9 ANS APRES LES MASSACRES DU 28 SEPTEMBRE EN GUINEE

9 ANS APRES LES MASSACRES DU 28 SEPTEMBRE EN GUINEE

 Les bourreaux sont toujours tranquilles

C’est aujourd’hui, 28 septembre 2018, que les Guinéens commémorent le 9e anniversaire du massacre du stade de Conakry. En effet, c’est le 28 septembre 2009 que des militaires, sous le régime du sulfureux capitaine Moussa Dadis Camara, ont aveuglément réprimé des manifestants réunis au stade de Conakry. Bilan : 159 morts et une centaine de femmes violées. Et 9 ans après les faits, les bourreaux sont toujours tranquilles. L’on ne comprend pas pourquoi le jugement traîne, alors que l’instruction est clôturée depuis fin 2017. Par ailleurs, avec l’arrestation de Toumba Diakité en décembre 2016, considéré comme la pièce maîtresse, l’on pensait que la Justice guinéenne avait une opportunité unique de faire toute la lumière sur l’affaire des massacres du 28 septembre. Il est temps de vider ce contentieux et rendre justice, pour que les parents des victimes puissent enfin faire le deuil de leurs disparus. Mais, le moins que l’on puisse dire, c’est que cette Justice censée situer les responsabilités et punir les auteurs et commanditaires à la hauteur de leur implication, se hâte lentement. Et pourtant, les tenants du pouvoir actuel font partie de ceux-là qui étaient parmi les victimes de cette répression barbare qui a laissé tant de morts sur le carreau. Sans oublier les souffrances morales et physiques dont des viols de femmes, subies par d’innocentes personnes dont  le seul péché avait été de se retrouver dans cette enceinte ce jour-là. A quand la justice pour les victimes ? Qui a peur de la manifestation de la vérité sur ces massacres ? Veut-on passer par pertes et profits tous ces cadavres et ces nombreux blessés ? Bref, il pourrait y avoir un peu de tout cela, si fait que l’on peut dire que la Guinée est face à des cadavres exquis.

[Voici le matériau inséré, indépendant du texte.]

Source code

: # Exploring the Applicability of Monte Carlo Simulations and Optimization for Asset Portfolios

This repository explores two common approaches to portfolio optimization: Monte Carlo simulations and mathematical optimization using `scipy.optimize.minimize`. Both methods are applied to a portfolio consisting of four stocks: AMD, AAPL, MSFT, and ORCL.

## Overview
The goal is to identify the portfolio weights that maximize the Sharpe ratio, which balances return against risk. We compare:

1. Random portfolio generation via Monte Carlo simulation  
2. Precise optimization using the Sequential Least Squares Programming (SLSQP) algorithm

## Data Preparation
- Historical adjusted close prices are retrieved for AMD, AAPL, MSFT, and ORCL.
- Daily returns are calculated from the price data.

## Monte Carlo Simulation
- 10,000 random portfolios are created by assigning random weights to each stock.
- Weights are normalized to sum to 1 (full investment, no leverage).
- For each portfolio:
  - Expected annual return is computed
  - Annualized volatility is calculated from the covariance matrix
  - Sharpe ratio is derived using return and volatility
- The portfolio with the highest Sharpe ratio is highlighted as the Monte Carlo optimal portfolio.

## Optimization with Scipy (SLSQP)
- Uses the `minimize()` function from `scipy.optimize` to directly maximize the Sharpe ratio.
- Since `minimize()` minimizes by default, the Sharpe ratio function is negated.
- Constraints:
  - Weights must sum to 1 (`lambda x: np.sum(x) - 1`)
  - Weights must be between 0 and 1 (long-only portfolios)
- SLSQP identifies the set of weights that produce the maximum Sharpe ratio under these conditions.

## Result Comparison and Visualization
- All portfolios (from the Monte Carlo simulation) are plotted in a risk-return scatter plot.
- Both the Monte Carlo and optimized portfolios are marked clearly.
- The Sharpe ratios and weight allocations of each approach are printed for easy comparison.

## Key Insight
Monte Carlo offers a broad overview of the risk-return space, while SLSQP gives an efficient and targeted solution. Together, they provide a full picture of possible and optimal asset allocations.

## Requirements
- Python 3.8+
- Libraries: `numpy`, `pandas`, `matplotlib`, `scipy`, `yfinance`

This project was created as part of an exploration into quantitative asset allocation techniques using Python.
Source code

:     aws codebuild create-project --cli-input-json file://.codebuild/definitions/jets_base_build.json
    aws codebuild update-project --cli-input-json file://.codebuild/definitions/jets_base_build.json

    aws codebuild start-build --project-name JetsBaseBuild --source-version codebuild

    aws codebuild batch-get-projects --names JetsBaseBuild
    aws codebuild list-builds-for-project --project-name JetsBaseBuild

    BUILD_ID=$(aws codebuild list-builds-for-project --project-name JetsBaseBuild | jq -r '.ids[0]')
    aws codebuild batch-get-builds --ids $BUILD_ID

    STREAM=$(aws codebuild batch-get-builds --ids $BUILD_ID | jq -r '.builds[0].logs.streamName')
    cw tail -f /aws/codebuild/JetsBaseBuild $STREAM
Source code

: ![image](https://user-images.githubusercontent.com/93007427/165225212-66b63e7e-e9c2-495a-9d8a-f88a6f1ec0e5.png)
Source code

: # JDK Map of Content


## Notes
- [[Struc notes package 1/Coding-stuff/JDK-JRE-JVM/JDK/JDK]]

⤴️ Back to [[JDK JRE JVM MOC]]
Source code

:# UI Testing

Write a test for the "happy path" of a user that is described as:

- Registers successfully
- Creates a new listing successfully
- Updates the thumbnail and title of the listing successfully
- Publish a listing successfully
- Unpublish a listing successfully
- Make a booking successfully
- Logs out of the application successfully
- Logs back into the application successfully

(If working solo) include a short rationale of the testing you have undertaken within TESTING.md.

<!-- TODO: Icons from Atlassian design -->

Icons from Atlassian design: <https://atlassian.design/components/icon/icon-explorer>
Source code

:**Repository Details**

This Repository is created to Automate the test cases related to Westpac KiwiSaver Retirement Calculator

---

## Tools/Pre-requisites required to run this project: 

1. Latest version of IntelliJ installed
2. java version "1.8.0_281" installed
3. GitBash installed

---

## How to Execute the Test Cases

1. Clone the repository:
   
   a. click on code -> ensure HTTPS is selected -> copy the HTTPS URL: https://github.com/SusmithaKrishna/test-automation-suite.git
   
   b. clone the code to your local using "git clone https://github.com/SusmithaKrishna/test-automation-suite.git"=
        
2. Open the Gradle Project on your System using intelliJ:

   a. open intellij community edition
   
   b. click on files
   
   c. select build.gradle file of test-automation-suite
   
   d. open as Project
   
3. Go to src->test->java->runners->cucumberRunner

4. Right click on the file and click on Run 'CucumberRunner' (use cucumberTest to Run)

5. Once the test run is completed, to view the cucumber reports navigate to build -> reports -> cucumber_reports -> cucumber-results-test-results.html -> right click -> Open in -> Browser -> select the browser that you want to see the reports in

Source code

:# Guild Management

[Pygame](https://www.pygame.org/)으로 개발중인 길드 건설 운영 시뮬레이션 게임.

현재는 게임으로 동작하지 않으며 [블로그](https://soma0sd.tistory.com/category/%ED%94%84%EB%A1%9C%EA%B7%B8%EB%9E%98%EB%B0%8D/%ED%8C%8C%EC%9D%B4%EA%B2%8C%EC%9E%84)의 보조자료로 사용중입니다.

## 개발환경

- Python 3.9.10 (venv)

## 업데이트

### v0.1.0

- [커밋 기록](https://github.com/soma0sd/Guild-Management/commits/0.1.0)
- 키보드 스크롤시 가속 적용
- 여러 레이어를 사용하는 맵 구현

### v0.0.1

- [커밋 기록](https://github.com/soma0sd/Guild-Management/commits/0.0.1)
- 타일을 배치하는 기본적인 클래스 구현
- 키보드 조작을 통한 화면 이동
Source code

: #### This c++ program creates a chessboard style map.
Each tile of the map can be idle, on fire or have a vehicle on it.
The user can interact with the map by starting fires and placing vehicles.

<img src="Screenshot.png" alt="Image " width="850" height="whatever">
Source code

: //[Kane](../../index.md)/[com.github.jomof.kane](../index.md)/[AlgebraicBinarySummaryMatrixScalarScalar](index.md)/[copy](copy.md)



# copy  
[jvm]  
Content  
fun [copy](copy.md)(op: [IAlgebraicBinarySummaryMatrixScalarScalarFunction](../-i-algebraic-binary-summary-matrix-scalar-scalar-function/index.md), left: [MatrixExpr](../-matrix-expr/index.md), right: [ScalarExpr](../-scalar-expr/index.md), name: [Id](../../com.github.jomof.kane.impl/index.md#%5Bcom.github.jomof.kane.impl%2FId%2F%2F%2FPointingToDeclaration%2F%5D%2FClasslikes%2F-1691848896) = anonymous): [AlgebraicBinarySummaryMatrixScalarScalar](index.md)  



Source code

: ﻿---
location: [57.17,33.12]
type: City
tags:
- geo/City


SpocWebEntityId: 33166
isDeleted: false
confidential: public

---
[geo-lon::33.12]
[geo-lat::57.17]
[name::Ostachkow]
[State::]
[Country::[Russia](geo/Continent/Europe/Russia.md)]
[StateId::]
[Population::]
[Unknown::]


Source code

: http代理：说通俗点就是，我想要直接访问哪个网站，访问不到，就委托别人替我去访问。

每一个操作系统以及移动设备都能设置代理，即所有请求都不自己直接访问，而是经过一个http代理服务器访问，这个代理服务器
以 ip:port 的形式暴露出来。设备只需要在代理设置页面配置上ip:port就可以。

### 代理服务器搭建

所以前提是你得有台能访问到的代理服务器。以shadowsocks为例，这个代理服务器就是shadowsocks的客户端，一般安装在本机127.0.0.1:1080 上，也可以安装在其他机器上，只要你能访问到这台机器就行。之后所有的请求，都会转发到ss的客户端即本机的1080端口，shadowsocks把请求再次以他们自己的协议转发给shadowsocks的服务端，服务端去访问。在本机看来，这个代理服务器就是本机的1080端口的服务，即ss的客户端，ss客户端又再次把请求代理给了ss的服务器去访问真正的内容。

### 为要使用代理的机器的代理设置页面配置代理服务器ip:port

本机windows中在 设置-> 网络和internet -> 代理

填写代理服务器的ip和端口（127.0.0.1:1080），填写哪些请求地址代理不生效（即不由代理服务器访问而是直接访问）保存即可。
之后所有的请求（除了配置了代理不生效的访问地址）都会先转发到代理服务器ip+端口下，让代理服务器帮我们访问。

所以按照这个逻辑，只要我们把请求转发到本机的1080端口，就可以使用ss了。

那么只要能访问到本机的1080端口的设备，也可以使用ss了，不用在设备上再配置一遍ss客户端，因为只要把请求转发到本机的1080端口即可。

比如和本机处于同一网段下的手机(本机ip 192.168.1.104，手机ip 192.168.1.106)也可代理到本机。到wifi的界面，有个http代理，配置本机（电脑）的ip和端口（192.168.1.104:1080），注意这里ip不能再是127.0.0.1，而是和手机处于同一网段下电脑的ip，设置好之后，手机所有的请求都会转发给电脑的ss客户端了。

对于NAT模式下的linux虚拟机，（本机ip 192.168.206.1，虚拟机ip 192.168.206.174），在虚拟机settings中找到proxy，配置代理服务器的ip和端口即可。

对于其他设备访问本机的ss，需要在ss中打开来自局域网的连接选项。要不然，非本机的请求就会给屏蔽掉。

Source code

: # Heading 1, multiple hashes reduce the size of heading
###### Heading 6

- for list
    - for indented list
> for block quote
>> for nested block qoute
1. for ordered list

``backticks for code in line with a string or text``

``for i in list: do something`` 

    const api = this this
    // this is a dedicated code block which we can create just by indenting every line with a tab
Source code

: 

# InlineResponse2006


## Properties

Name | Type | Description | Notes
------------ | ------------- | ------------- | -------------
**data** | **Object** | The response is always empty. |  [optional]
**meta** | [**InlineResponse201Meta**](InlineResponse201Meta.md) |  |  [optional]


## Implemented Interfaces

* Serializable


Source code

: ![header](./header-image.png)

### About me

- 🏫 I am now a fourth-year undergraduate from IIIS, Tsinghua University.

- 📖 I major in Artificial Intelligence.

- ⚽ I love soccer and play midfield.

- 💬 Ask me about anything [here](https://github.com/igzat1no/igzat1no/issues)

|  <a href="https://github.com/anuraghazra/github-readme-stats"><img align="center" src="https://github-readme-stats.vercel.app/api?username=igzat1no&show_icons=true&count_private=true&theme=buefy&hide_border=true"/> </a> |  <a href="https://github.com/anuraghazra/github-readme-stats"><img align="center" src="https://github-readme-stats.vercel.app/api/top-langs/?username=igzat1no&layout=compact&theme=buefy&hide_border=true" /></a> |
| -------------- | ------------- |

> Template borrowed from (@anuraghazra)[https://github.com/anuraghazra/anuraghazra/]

Tant que la lumière ne jaillira pas, le 28 septembre demeurera le symbole de l’horreur

Mais tout cela relève de la responsabilité du premier magistrat du pays, le Pr Alpha Condé. Car, si le dossier des massacres du 28 septembre 2009 reste une grosse épine dans le pied du peuple guinéen, c’est parce que les principaux acteurs dont le rôle s’avère déterminant dans l’avancée du processus, n’ont pas rempli convenablement leur part de responsabilité. Sous cet angle, le président de la République doit être le premier à être interpellé, sinon accablé. Par des calculs purement politiciens, Alpha Condé qui a d’ailleurs été élu, « grâce », en partie, aux cadavres et aux victimes du 28 septembre, semble reléguer la question de la justice au second plan. Ou du moins, sa priorité ne semble pas de solder ce passif dramatique et de conduire les Guinéens à une catharsis en vue d’une réconciliation nationale. Pour des questions d’intérêts personnels, le président avait plutôt opté pour la collaboration avec les bourreaux des victimes. Le président Alpha Condé semble actuellement beaucoup plus préoccupé par son troisième mandat que de travailler à faire la lumière sur ces massacres du 28 septembre 2009. Ce qui est certain, tant que la lumière ne jaillira pas sur cette tragédie de l’histoire, le 28 septembre demeurera le symbole de l’horreur, de la barbarie et de l’impunité, jetant dans la poubelle de l’histoire les «hauts faits d’arme» du père de l’indépendance.